Output the text of the data as a JSON list of strings, one string per line, starting at the beginning of the data and ending at the line containing "canalisation soi-même ?", with both ends included. Leave out blank lines and the pictures.

*** Begin section ***

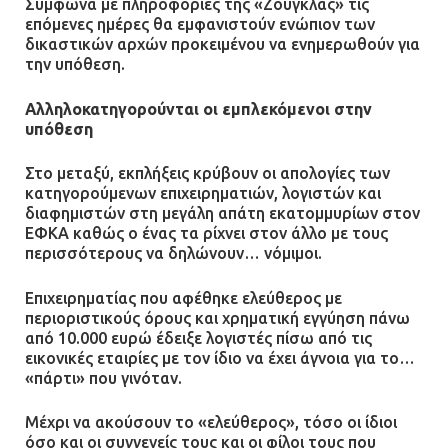
Σύμφωνα με πληροφορίες της «Ζούγκλας» τις
επόμενες ημέρες θα εμφανιστούν ενώπιον των
δικαστικών αρχών προκειμένου να ενημερωθούν για
Ομάδα ατόμων επιτέθηκε με
την υπόθεση.
ρόπαλα και μαχαίρια σε δύο
ανήλικους
Αλληλοκατηγορούνται οι εμπλεκόμενοι στην
08.07.2026 | 09:38
υπόθεση
Στο μεταξύ, εκπλήξεις κρύβουν οι απολογίες των
Άνω Λιόσια: Έριξαν τα ναρκωτικά
κατηγορούμενων επιχειρηματιών, λογιστών και
σε σκουπιδοφάγο για να μη τα βρει
διαφημιστών στη μεγάλη απάτη εκατομμυρίων στον
η αστυνομία – Λογάριασαν χωρίς
ΕΦΚΑ καθώς ο ένας τα ρίχνει στον άλλο με τους
τον ειδικό σκύλο
περισσότερους να δηλώνουν… νόμιμοι.
07.07.2026 | 09:56
Επιχειρηματίας που αφέθηκε ελεύθερος με
περιοριστικούς όρους και χρηματική εγγύηση πάνω
Βούλα: Κραυγή αγωνίας από
από 10.000 ευρώ έδειξε λογιστές πίσω από τις
κατοίκους για την οδό Άρεως –
εικονικές εταιρίες με τον ίδιο να έχει άγνοια για το…
«Τρέχουν με 90 χλμ. μέσα στη
«πάρτι» που γινόταν.
γειτονιά»
Μέχρι να ακούσουν το «ελεύθερος», τόσο οι ίδιοι
07.07.2026 | 09:48
όσο και οι συγγενείς τους και οι φίλοι τους που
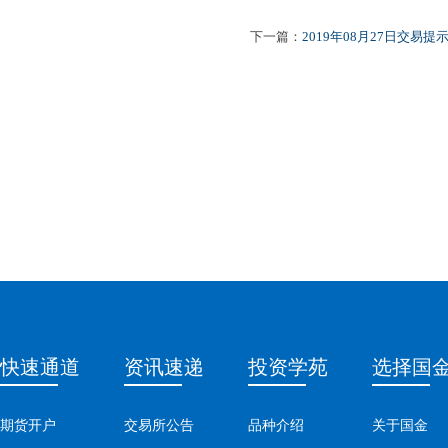
下一篇：
2019年08月27日交易提
快速通道
资讯速递
投资学苑
选择国
期货开户
交易所公告
品种介绍
关于国金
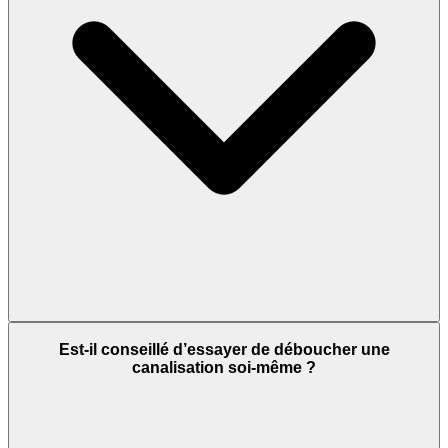
Est-il conseillé d’essayer de déboucher une
canalisation soi-même ?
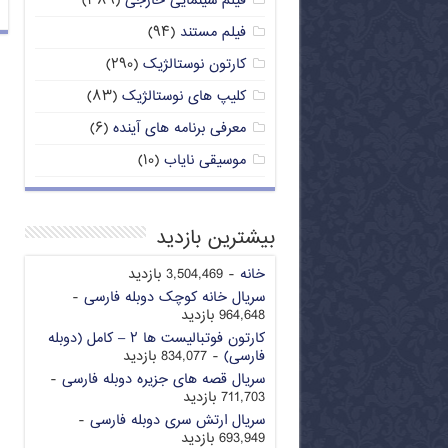
فیلم سینمایی خارجی
(۳۸۹)
فیلم مستند
(۹۴)
کارتون نوستالژیک
(۲۹۰)
کلیپ های نوستالژیک
(۸۳)
معرفی برنامه های آینده
(۶)
موسیقی نایاب
(۱۰)
بیشترین بازدید
خانه
- 3,504,469 بازدید
سریال خانه کوچک دوبله فارسی
-
964,648 بازدید
کارتون فوتبالیست ها ۲ – کامل (دوبله
فارسی)
- 834,077 بازدید
سریال قصه های جزیره دوبله فارسی
-
711,703 بازدید
سریال ارتش سری دوبله فارسی
-
693,949 بازدید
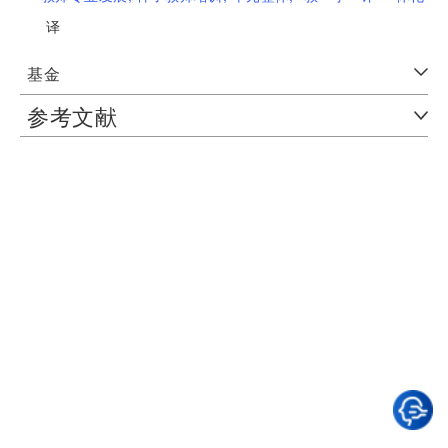
译
基金
参考文献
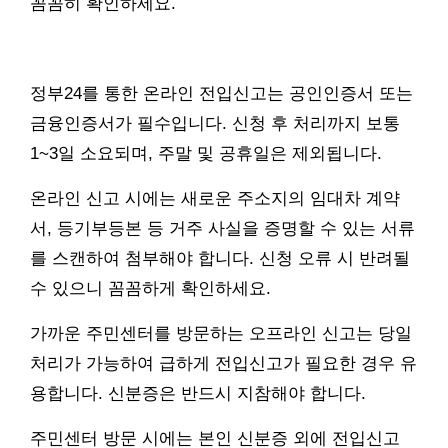
꼼꼼히 확인하세요.
정부24를 통한 온라인 전입신고는 공인인증서 또는
금융인증서가 필수입니다. 신청 후 처리까지 보통
1~3일 소요되며, 주말 및 공휴일은 제외됩니다.
온라인 신고 시에는 새로운 주소지의 임대차 계약
서, 등기부등본 등 거주 사실을 증명할 수 있는 서류
를 스캔하여 첨부해야 합니다. 신청 오류 시 반려될
수 있으니 꼼꼼하게 확인하세요.
가까운 주민센터를 방문하는 오프라인 신고는 당일
처리가 가능하여 급하게 전입신고가 필요한 경우 유
용합니다. 신분증은 반드시 지참해야 합니다.
주민센터 방문 시에는 본인 신분증 외에 전입신고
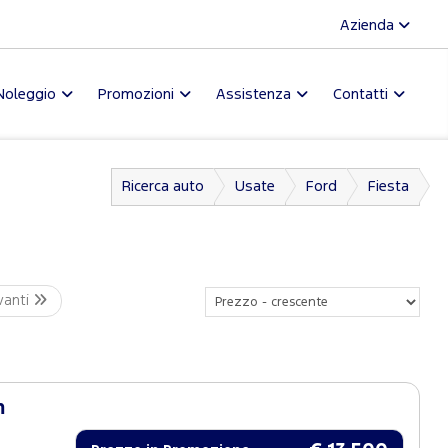
Azienda
Noleggio
Promozioni
Assistenza
Contatti
Ricerca auto
Usate
Ford
Fiesta
vanti
m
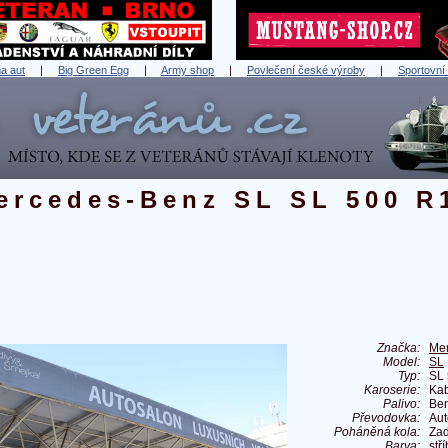
a aut
|
Big Green Egg
|
Army shop
|
Povlečení české výroby
|
Sportovní
ercedes-Benz SL SL 500 R
Značka:
Me
Model:
SL
Typ:
SL
Karoserie:
Kab
Palivo:
Ben
Převodovka:
Aut
Poháněná kola:
Zad
Barva:
stř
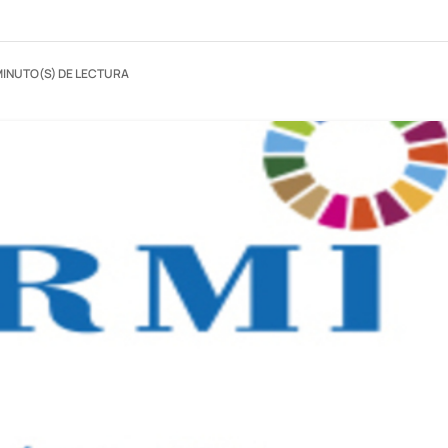
MINUTO(S) DE LECTURA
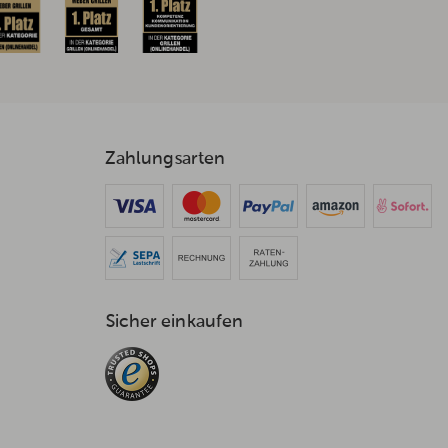
Zahlungsarten
Sicher einkaufen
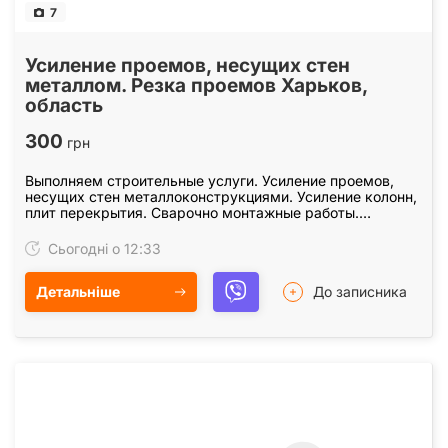
7
Усиление проемов, несущих стен
металлом. Резка проемов Харьков,
область
300
грн
Выполняем строительные услуги. Усиление проемов,
несущих стен металлоконструкциями. Усиление колонн,
плит перекрытия. Сварочно монтажные работы.
Закупка, доставка металла для усиления проемов.…
Сьогодні о 12:33
Детальніше
До записника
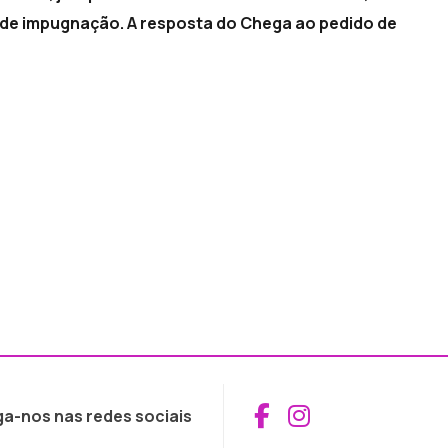
 de impugnação. A resposta do Chega ao pedido de
Aceder ao Fac
Aceder ao I
ga-nos nas redes sociais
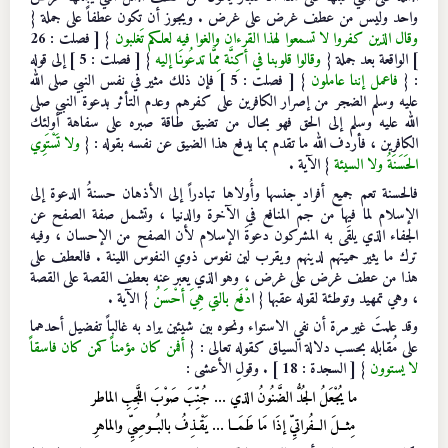
واحد وليس من عطف غرض على غرض . ويجوز أن تكون عطفاً على جملة {
وقال الذين كفروا لا تسمعوا لهذا القرءان والغوا فيه لعلكم تَغلبون
} [ فصلت : 26
] الواقعة بعد جملة {
وقالوا قلوبنا في أكِنَّة مِمَّا تدعُونَا إليه
} [ فصلت : 5 ] إلى قوله
: {
فاعمل إننا عاملون
} [ فصلت : 5 ] فإن ذلك مثير في نفس النبي صلى الله
عليه وسلم الضجر من إصرار الكافرين على كفرهم وعدم التأثر بدعوة النبي صلى
الله عليه وسلم إلى الحق فهو بحال من تضيق طاقة صبره على سفاهة أولئك
الكافرين ، فأردف الله ما تقدم بما يدفع هذا الضيق عن نفسه بقوله :
{
ولا تَسْتَوِي
الحَسَنَةُ ولا السيئة
} الآية .
فالحسنة تعم جميع أفراد جنسها وأُولاها تبادراً إلى الأذهان حسنةُ الدعوة إلى
الإسلام لما فيها من جمّ المنافع في الآخرة والدنيا ، وتشمل صفة الصفح عن
الجفاء الذي يلقَى به المشركون دعوةَ الإسلام لأن الصفح من الإحسان ، وفيه
ترك ما يثير حميتهم لدينهم ويقرب لين نفوس ذوي النفوس اللينة . فالعطف على
هذا من عطف غرض على غرض ، وهو الذي يعبر عنه بعطف القصة على القصة
، وهي تمهيد وتوطئة لقوله عقبها {
ا
دْفَع بالتي هِيَ أحْسَنُ
} الآية .
وقد علمتَ غير مرة أن نفي الاستواء ونحوه بين شيئين يراد به غالباً تفضيل أحدهما
على مُقابله بحسب دلالة السياق كقوله تعالى : {
أفمن كان مؤمناً كمن كان فاسقاً
لا يستوون
} [ السجدة : 18 ] . وقولِ الأعشى :
ما يُجْعَلُ الجُدُّ الضَّنُونُ الذي … جُنِّبَ صَوْبَ اللَّجِبِ الماطر
مِثــلَ الــفُراتيِّ إذَا مَا طَمَــا … يَقْـذِفُ بالبُــوصِيِّ والماهرِ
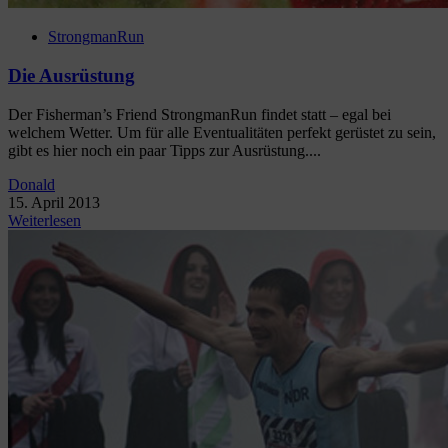
StrongmanRun
Die Ausrüstung
Der Fisherman’s Friend StrongmanRun findet statt – egal bei
welchem Wetter. Um für alle Eventualitäten perfekt gerüstet zu sein,
gibt es hier noch ein paar Tipps zur Ausrüstung....
Donald
15. April 2013
Weiterlesen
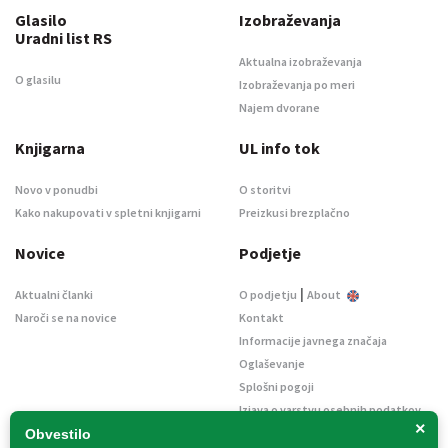
Glasilo
Izobraževanja
Uradni list RS
Aktualna izobraževanja
O glasilu
Izobraževanja po meri
Najem dvorane
Knjigarna
UL info tok
Novo v ponudbi
O storitvi
Kako nakupovati v spletni knjigarni
Preizkusi brezplačno
Novice
Podjetje
|
Aktualni članki
O podjetju
About
Naroči se na novice
Kontakt
Informacije javnega značaja
Oglaševanje
Splošni pogoji
Izjava o varstvu osebnih podatkov
×
E-dražbe
Obvestilo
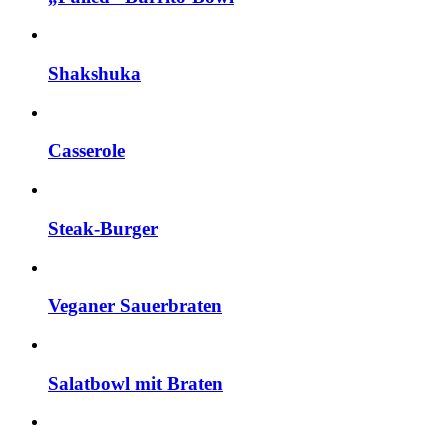
Shakshuka
Casserole
Steak-Burger
Veganer Sauerbraten
Salatbowl mit Braten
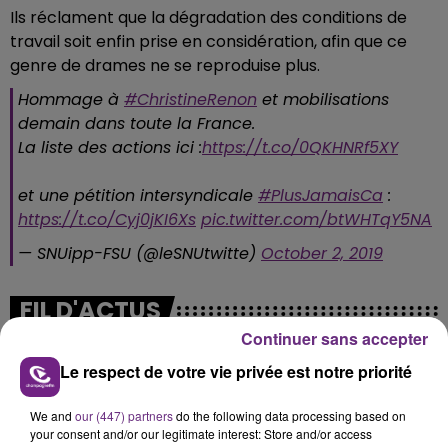
Ils réclament que la dégradation des conditions de
travail soit enfin prise en considération, afin que ce
genre de drames ne se reproduise plus.
Hommage à
#ChristineRenon
et mobilisations
demain dans toute la France.
La liste des actions ici :
https://t.co/0QKHNRf5XY
et une pétition intersyndicale
#PlusJamaisCa
:
https://t.co/Cyj0jKI6Xs
pic.twitter.com/btWHTqY5NA
— SNUipp-FSU (@leSNUtwitte)
October 2, 2019
FIL D'ACTUS
Continuer sans accepter
Le respect de votre vie privée est notre priorité
We and
our (447) partners
do the following data processing based on
your consent and/or our legitimate interest: Store and/or access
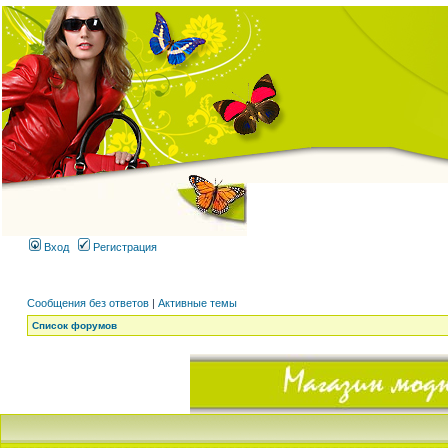
Вход
Регистрация
Сообщения без ответов
|
Активные темы
Список форумов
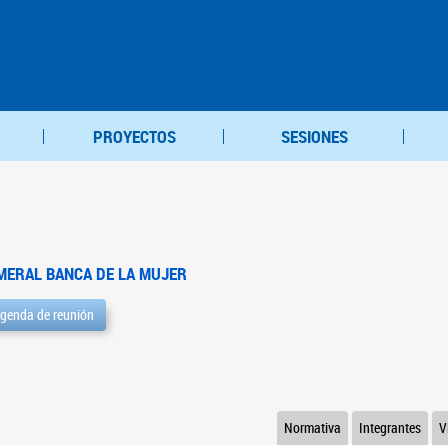
PROYECTOS
SESIONES
MERAL BANCA DE LA MUJER
genda de reunión
Normativa
Integrantes
V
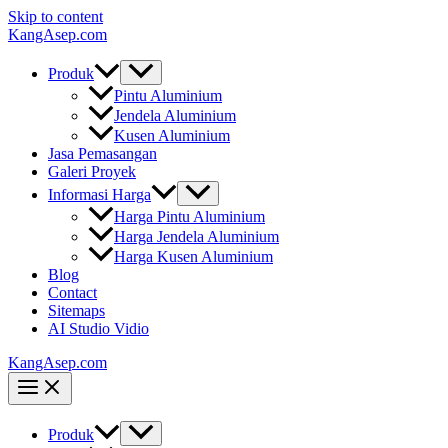
Skip to content
KangAsep.com
Produk
Pintu Aluminium
Jendela Aluminium
Kusen Aluminium
Jasa Pemasangan
Galeri Proyek
Informasi Harga
Harga Pintu Aluminium
Harga Jendela Aluminium
Harga Kusen Aluminium
Blog
Contact
Sitemaps
AI Studio Vidio
KangAsep.com
Produk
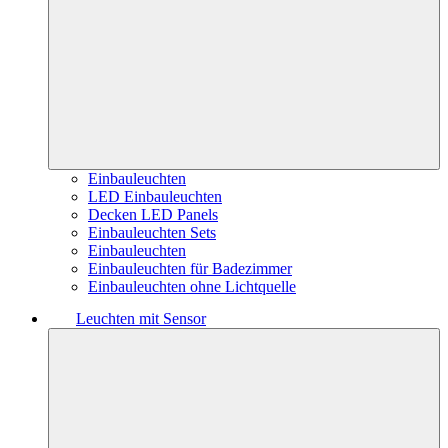
Einbauleuchten
LED Einbauleuchten
Decken LED Panels
Einbauleuchten Sets
Einbauleuchten
Einbauleuchten für Badezimmer
Einbauleuchten ohne Lichtquelle
Leuchten mit Sensor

*** End section ***

(Your response):
[
  "Σύμφωνα με πληροφορίες της «Ζούγκλας» τις",
  "επόμενες ημέρες θα εμφανιστούν ενώπιον των",
  "δικαστικών αρχών προκειμένου να ενημερωθούν για",
  "Ομάδα ατόμων επιτέθηκε με",
  "την υπόθεση.",
  "ρόπαλα και μαχαίρια σε δύο",
  "ανήλικους",
  "Αλληλοκατηγορούνται οι εμπλεκόμενοι στην",
  "08.07.2026 | 09:38",
  "υπόθεση",
  "Στο μεταξύ, εκπλήξεις κρύβουν οι απολογίες των",
  "Άνω Λιόσια: Έριξαν τα ναρκωτικά",
  "κατηγορούμενων επιχειρηματιών, λογιστών και",
  "σε σκουπιδοφάγο για να μη τα βρει",
  "διαφημιστών στη μεγάλη απάτη εκατομμυρίων στον",
  "η αστυνομία – Λογάριασαν χωρίς",
  "ΕΦΚΑ καθώς ο ένας τα ρίχνει στον άλλο με τους",
  "τον ειδικό σκύλο",
  "περισσότερους να δηλώνουν… νόμιμοι.",
  "07.07.2026 | 09:56",
  "Επιχειρηματίας που αφέθηκε ελεύθερος με",
  "περιοριστικούς όρους και χρηματική εγγύηση πάνω",
  "Βούλα: Κραυγή αγωνίας από",
  "από 10.000 ευρώ έδειξε λογιστές πίσω από τις",
  "κατοίκους για την οδό Άρεως –",
  "εικονικές εταιρίες με τον ίδιο να έχει άγνοια για το…",
  "«Τρέχουν με 90 χλμ. μέσα στη",
  "«πάρτι» που γινόταν.",
  "γειτονιά»",
  "Μέχρι να ακούσουν το «ελεύθερος», τόσο οι ίδιοι",
  "07.07.2026 | 09:48",
  "όσο και οι συγγενείς τους και οι φίλοι τους που",
  "下一篇：",
  "2019年08月27日交易提",
  "快速通道",
  "资讯速递",
  "投资学苑",
  "选择国",
  "期货开户",
  "交易所公告",
  "品种介绍",
  "关于国金",
  "Est-il conseillé d’essayer de déboucher une",
  "canalisation soi-même ?"
]